El gobernador bonaerense Axel Kicillof confirmó que acompañará la movilización convocada por la CGT para el jueves 18 y pidió abrir un debate profundo sobre el proyecto de reforma laboral impulsado por el Gobierno nacional.

Expresó su preocupación por la situación económica general y sostuvo que la iniciativa oficial presentada como una “modernización” implica, en realidad, un retroceso en derechos laborales y la aplicación de recetas ya conocidas.
En ese marco, el mandatario advirtió sobre el impacto de la recesión en la vida cotidiana, con familias endeudadas y dificultades para afrontar gastos básicos, y cuestionó el modelo económico vigente, al que vinculó con la caída del consumo, el atraso salarial y el deterioro de la demanda. También señaló que, pese a la desaceleración inflacionaria, no se observan mejoras concretas en la economía diaria ni en la gestión provincial.
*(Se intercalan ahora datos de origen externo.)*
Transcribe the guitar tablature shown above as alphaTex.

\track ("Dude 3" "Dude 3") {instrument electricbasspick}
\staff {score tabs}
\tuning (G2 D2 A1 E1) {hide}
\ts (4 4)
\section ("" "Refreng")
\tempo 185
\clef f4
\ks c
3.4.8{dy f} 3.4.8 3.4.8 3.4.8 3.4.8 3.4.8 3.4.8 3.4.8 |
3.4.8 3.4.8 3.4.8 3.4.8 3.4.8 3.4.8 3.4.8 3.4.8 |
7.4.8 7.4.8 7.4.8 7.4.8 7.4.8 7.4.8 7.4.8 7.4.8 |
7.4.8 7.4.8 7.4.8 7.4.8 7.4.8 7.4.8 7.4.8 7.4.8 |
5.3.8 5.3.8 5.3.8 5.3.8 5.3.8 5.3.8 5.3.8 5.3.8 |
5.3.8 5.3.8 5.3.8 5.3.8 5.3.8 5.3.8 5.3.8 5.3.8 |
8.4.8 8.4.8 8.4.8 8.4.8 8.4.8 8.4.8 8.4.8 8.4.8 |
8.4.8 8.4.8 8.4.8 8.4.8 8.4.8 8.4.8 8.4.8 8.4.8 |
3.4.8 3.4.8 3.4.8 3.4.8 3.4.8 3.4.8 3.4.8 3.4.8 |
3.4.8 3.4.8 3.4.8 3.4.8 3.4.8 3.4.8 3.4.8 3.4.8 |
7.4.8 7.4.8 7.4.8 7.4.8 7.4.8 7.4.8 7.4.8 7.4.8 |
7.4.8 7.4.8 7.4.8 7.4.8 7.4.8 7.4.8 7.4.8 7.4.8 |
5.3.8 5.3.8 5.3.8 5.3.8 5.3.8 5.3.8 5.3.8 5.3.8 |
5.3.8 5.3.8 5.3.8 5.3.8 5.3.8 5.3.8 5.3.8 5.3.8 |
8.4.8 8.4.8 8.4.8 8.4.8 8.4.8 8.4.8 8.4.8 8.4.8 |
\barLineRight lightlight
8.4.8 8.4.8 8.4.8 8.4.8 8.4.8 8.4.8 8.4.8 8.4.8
Por último, Kicillof remarcó que la provincia de Buenos Aires mantiene reclamos financieros pendientes con la Nación y aseguró que existe diálogo entre los gobernadores ante la compleja coyuntura. En ese contexto, planteó la necesidad de coordinación entre las provincias frente a un Estado nacional que, según afirmó, ha reducido su presencia en áreas clave como jubilaciones, educación y obra pública.